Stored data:
* * * * * * * * *
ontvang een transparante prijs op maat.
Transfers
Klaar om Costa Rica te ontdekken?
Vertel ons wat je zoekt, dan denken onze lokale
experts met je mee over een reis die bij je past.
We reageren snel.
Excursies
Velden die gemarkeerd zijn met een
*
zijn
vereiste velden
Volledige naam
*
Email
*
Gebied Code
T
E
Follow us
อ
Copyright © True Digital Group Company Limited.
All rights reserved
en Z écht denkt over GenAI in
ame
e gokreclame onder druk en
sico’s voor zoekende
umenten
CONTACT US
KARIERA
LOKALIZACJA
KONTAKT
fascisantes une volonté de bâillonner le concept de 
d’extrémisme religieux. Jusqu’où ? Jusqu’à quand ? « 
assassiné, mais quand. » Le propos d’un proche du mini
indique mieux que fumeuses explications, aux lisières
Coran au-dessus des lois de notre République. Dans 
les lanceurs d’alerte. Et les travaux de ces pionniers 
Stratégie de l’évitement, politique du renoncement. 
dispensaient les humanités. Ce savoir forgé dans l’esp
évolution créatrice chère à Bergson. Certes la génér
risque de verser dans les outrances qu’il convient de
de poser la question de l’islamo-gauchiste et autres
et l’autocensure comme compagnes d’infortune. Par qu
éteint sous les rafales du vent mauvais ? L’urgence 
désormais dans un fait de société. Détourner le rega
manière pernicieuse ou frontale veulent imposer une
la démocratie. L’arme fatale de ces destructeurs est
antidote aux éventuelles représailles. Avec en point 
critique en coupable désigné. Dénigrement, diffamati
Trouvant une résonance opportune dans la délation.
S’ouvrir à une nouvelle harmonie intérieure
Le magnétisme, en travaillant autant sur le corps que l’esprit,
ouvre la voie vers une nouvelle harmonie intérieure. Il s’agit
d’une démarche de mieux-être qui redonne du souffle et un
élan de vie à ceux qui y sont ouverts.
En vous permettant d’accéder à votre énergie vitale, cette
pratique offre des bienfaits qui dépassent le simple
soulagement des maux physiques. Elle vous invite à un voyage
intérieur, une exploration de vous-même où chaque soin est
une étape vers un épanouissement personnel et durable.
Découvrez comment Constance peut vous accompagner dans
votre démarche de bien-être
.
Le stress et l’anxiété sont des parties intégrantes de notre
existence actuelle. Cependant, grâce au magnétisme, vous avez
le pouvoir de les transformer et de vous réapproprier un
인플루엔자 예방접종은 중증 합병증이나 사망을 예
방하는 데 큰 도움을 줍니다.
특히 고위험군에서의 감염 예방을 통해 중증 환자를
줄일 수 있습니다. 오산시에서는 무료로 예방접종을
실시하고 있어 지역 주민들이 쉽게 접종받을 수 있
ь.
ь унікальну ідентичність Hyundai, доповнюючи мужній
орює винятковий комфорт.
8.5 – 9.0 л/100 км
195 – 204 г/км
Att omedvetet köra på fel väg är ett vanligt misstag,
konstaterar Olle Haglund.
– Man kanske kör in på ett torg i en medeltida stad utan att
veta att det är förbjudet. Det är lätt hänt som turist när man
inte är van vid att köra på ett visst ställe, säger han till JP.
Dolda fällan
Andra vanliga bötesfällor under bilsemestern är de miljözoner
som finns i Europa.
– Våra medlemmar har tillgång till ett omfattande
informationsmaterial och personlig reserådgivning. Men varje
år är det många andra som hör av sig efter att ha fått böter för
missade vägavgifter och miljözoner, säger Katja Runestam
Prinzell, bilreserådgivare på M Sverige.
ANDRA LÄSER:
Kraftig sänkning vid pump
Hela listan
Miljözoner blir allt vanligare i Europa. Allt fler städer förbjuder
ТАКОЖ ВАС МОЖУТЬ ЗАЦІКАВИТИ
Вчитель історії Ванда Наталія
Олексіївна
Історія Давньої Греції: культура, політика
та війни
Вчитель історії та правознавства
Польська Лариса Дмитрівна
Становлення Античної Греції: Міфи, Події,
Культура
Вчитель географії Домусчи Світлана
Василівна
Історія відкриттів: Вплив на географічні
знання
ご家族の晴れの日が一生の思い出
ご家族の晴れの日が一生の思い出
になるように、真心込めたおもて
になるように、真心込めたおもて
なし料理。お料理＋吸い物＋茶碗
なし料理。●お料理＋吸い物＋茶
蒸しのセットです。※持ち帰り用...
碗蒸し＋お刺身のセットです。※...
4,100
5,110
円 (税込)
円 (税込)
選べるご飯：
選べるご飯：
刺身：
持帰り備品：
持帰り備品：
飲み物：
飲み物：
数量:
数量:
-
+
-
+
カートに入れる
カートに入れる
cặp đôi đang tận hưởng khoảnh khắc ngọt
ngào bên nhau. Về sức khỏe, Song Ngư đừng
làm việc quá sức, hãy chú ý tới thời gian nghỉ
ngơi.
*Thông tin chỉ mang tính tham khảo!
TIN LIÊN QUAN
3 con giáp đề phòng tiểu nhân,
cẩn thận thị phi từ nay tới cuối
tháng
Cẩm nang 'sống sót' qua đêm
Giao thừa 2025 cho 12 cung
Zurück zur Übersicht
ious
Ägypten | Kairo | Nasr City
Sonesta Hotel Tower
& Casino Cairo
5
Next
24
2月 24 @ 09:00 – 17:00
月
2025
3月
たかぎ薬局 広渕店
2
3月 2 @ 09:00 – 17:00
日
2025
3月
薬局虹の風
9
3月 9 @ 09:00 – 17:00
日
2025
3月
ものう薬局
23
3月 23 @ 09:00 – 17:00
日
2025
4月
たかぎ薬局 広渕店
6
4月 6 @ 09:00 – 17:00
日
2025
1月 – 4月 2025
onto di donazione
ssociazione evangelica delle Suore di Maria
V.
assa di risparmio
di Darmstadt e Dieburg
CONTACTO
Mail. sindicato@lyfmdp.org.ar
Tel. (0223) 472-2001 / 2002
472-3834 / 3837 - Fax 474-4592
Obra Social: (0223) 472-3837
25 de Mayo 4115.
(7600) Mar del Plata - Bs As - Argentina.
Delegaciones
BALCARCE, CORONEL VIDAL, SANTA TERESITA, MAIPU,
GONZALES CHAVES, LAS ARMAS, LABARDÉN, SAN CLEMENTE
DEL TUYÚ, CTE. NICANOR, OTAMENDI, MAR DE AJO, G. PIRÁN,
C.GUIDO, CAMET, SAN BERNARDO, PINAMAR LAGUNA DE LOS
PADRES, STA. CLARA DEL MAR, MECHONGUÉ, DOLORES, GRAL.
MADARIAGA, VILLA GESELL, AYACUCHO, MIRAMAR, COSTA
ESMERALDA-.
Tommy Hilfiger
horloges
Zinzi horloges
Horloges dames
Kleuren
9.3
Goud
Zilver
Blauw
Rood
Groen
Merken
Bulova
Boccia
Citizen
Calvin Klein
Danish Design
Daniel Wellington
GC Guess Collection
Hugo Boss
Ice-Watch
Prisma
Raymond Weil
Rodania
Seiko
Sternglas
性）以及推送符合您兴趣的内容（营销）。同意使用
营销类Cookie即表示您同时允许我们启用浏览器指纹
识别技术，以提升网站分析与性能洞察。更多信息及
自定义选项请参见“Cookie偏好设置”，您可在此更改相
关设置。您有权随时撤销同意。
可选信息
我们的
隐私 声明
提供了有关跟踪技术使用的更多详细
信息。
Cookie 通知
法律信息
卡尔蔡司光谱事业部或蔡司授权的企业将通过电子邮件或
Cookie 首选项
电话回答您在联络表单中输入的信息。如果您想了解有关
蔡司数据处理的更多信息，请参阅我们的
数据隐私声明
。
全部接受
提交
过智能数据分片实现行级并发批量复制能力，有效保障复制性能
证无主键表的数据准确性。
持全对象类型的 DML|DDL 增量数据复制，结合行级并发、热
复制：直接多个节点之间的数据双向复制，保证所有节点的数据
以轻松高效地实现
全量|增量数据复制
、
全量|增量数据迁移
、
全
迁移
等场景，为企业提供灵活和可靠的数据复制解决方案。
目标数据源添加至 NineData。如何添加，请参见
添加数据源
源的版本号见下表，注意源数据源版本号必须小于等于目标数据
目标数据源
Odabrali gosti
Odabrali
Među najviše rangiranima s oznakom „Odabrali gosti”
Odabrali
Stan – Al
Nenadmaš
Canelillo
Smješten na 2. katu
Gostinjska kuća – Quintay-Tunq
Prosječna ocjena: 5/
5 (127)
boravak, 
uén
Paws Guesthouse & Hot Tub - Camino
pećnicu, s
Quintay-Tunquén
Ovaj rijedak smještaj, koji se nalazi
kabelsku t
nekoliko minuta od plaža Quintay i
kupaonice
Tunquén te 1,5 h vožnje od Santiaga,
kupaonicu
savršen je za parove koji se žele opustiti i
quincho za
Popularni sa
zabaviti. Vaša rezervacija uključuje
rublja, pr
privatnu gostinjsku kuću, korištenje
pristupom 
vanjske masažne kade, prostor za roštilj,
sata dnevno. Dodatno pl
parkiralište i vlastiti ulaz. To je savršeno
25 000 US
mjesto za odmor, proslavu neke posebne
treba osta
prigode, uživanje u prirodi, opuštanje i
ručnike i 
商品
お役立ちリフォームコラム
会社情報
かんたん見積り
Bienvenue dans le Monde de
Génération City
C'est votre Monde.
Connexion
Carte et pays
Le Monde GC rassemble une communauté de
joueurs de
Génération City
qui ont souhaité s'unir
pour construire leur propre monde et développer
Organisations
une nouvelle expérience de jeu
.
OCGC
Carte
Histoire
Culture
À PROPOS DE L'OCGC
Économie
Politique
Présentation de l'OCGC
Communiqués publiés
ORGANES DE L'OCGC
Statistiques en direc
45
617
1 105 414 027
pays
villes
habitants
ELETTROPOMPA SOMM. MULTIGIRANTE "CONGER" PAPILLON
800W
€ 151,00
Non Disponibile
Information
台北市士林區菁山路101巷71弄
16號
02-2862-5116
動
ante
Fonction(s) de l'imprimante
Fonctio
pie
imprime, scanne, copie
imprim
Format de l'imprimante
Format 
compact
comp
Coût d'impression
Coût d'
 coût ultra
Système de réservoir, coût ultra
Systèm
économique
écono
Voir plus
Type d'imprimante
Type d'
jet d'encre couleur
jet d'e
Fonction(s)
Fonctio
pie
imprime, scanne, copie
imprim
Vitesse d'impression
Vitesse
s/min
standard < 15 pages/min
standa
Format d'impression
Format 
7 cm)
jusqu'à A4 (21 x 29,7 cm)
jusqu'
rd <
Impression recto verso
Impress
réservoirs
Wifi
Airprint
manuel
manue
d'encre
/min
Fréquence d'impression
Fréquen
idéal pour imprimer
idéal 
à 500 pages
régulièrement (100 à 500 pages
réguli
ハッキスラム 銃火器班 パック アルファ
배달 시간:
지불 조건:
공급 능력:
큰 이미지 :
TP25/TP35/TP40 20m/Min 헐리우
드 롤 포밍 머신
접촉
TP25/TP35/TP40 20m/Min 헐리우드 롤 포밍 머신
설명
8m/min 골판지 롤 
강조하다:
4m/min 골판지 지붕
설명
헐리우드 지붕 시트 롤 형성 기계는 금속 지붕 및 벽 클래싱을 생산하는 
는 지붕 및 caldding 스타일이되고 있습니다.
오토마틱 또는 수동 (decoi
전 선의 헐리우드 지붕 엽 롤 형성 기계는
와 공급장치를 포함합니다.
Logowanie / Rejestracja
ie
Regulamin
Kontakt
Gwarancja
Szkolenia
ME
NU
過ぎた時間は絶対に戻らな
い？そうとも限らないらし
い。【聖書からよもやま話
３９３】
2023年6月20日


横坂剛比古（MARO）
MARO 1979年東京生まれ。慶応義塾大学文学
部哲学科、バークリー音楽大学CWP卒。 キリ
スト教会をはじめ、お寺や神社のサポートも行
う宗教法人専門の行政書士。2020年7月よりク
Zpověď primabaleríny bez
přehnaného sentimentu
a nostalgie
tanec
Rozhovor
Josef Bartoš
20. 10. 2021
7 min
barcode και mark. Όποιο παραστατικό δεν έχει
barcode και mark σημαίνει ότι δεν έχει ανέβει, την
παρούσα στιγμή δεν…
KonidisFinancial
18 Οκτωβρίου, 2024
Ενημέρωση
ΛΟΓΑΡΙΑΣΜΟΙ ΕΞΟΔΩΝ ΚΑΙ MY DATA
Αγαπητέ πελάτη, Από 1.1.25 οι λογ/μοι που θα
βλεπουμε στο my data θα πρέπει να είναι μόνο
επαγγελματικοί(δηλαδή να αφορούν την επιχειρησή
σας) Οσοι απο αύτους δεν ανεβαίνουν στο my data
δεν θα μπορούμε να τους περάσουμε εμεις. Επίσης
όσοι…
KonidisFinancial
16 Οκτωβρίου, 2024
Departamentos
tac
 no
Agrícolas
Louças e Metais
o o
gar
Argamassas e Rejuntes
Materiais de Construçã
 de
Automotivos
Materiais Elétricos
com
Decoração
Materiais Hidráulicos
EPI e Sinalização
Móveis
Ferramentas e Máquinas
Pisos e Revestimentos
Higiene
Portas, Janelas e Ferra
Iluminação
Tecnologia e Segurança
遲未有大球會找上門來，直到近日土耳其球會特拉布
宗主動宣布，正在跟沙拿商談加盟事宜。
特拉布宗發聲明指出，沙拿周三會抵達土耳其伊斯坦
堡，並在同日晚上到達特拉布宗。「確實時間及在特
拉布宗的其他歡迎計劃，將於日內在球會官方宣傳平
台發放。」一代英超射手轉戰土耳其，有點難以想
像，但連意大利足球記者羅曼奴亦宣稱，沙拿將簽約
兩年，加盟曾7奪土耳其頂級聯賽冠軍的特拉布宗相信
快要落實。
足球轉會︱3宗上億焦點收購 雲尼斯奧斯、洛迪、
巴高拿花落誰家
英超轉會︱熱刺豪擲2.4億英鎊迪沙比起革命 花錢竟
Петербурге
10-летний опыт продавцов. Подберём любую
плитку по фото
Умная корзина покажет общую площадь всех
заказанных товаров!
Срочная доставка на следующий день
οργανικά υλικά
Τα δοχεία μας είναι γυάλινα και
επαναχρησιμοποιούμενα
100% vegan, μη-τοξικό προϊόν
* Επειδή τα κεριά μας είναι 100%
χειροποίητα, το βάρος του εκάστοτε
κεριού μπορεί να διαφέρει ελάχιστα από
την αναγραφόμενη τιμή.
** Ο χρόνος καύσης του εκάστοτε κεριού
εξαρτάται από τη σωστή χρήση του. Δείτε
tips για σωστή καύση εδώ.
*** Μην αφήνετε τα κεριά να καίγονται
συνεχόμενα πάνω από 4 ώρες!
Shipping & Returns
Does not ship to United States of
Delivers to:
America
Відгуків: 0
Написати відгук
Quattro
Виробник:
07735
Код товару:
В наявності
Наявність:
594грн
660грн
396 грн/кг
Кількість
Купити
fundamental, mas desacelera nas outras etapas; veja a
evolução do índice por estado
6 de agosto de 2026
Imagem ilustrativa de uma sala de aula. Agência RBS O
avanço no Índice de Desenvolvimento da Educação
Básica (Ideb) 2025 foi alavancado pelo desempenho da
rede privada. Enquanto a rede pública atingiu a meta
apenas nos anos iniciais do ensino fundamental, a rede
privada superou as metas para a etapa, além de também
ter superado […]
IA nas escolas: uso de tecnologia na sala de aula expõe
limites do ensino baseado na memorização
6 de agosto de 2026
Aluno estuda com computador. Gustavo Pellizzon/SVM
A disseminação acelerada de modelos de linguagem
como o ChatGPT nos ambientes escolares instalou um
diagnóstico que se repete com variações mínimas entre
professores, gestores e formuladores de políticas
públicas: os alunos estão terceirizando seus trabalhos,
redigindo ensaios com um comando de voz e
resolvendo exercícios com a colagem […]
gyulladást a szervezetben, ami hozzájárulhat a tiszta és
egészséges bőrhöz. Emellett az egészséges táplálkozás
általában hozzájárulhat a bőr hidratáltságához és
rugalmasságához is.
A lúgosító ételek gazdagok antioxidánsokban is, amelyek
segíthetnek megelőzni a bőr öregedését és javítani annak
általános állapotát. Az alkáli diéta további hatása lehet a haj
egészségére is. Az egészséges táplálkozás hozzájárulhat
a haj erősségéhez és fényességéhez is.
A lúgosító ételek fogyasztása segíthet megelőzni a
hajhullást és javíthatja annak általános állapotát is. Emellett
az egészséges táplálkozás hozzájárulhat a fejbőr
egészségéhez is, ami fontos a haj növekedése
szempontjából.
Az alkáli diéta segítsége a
* * * * * * * * *
Request: What is needed is an exact copy of the lines above, from the one containing "critique en coupable" through the one containing "ouvre la voie", with nothing added.

Answer box:
critique en coupable désigné. Dénigrement, diffamati
Trouvant une résonance opportune dans la délation.
S’ouvrir à une nouvelle harmonie intérieure
Le magnétisme, en travaillant autant sur le corps que l’esprit,
ouvre la voie vers une nouvelle harmonie intérieure. Il s’agit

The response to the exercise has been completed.